Ils avaient enfin souligné qu’aux termes des dispositions antérieures, la procédure prévoyait, à l’issue de cette notification, l’envoi préalable à la saisine de la commission de recours amiable d’une mise en demeure devant contenir le motif pour lequel étaient rejetées en totalité ou en partie les observations présentées, lequel constituait un acte essentiel permettant l’instauration d’un débat contradictoire renforcé devant ladite commission, dés lors que c’était à ce stade que les termes du débat étaient définitivement fixés.

Ils en avaient déduit que le non-respect de la procédure applicable dès la rédaction de la notification du 1er septembre 2014 comme l’absence de mise en demeure préalable, entachent d’irrégularité l’action en recouvrement des sommes versées au titre des soins réalisés du 16 août 2011 au 9 septembre 2012.

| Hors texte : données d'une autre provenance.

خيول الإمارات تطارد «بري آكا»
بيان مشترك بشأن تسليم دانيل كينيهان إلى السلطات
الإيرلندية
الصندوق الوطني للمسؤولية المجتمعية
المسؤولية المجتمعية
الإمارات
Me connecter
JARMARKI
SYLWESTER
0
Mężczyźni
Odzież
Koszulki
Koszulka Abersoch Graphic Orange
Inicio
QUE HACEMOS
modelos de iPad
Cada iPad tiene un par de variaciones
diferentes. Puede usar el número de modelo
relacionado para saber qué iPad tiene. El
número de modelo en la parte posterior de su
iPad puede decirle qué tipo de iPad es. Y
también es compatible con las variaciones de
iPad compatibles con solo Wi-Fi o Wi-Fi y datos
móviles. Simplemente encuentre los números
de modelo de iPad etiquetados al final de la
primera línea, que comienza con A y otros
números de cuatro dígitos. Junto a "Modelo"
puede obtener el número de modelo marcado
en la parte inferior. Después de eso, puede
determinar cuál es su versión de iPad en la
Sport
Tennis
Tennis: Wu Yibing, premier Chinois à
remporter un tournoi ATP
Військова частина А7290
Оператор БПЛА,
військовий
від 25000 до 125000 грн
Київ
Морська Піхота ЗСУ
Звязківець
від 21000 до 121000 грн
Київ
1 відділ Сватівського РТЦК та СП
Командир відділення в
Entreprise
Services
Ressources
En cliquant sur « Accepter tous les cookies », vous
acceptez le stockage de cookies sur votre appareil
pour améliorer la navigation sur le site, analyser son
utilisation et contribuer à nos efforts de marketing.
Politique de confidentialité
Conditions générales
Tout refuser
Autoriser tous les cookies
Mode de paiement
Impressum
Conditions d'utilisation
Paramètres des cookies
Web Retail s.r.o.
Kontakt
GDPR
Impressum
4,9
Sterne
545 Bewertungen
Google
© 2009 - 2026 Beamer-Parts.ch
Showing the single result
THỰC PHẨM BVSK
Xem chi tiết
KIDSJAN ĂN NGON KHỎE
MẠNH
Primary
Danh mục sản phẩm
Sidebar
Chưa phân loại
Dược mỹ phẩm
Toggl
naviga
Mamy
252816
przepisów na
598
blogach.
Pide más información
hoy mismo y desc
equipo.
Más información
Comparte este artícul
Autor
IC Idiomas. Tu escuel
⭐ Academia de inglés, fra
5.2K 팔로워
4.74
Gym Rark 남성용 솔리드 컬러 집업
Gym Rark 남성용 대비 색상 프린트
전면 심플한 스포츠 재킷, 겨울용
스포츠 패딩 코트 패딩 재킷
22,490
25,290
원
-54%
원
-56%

La caisse avait formé un pourvoi à l’encontre de cette décision en faisant valoir «que saisies par un médecin d’un recours contre la décision de la commission de recours amiable de la caisse relative à la remise en cause d’un indu qui lui a été notifié, les juridictions du contentieux général de la sécurité sociale doivent se prononcer sur le bien-fondé de l’indu notifié par cet organisme social, peu important l’absence de délivrance, par la caisse, d’une mise en demeure relative à cet indu. »

Elle avait donc soutenu qu’en retenant pour rejeter l’action engagée par la caisse primaire centrale d’assurance maladie des Bouches-du-Rhône, afin de répéter l’indu correspondant au remboursement du médicament litigieux prescrit par le docteur en cause hors Autorisation de Mise sur le Marché, sans en porter mention sur l’ordonnance, support de la prescription, pour la période du 16 août 2011 au 9 septembre 2012, que la procédure avait été irrégulière, faute d’envoi d’une mise en demeure préalable, la cour d’appel qui ne s’était pas prononcée sur le bien-fondé de cet indu, avait violé les articles L. 133-4 et R. 133-9-1 dans sa version antérieure à l’entrée en vigueur et R. 142-1 du code de la sécurité sociale.

Dans son arrêt rendu au visa des articles L. 133-4, R. 133-9-1 et R. 142-1 du code de la sécurité sociale, le deuxième dans sa rédaction antérieure à l’entrée en vigueur du décret n° 2012-1032 du 7 septembre 2012, applicable au litige, la Cour de Cassation a dit que « L’application erronée dans le temps, par l’organisme social, du deuxième de ces textes, n’entache pas d’irrégularité la notification d’indu fondée sur le premier, dés lors que l’intéressé a eu la possibilité, nonobstant la délivrance tardive ou l’absence de délivrance d’une mise en demeure, de contester l’indu devant une juridiction. »

Puis, après avoir rappelé la motivation de l’arrêt, elle a dit que

« En statuant ainsi, par des motifs inopérants, alors que saisie d’un recours contre la décision de la commission de recours amiable de la caisse, il lui appartenait de se prononcer sur le bien fondé de l’indu » la cour d’appel avait exposé sa décision à la censure.

Elle a donc cassé et annulé l’arrêt de la cour d’appel mais seulement en ce qu’il avait dit que la procédure de recouvrement des sommes versées au titre des soins réalisés du 16 août 2011 au 9 septembre 2012 était irrégulière.

Les moyens de procédure en cette matière ne permettent donc pas de faire totalement abstraction du fond.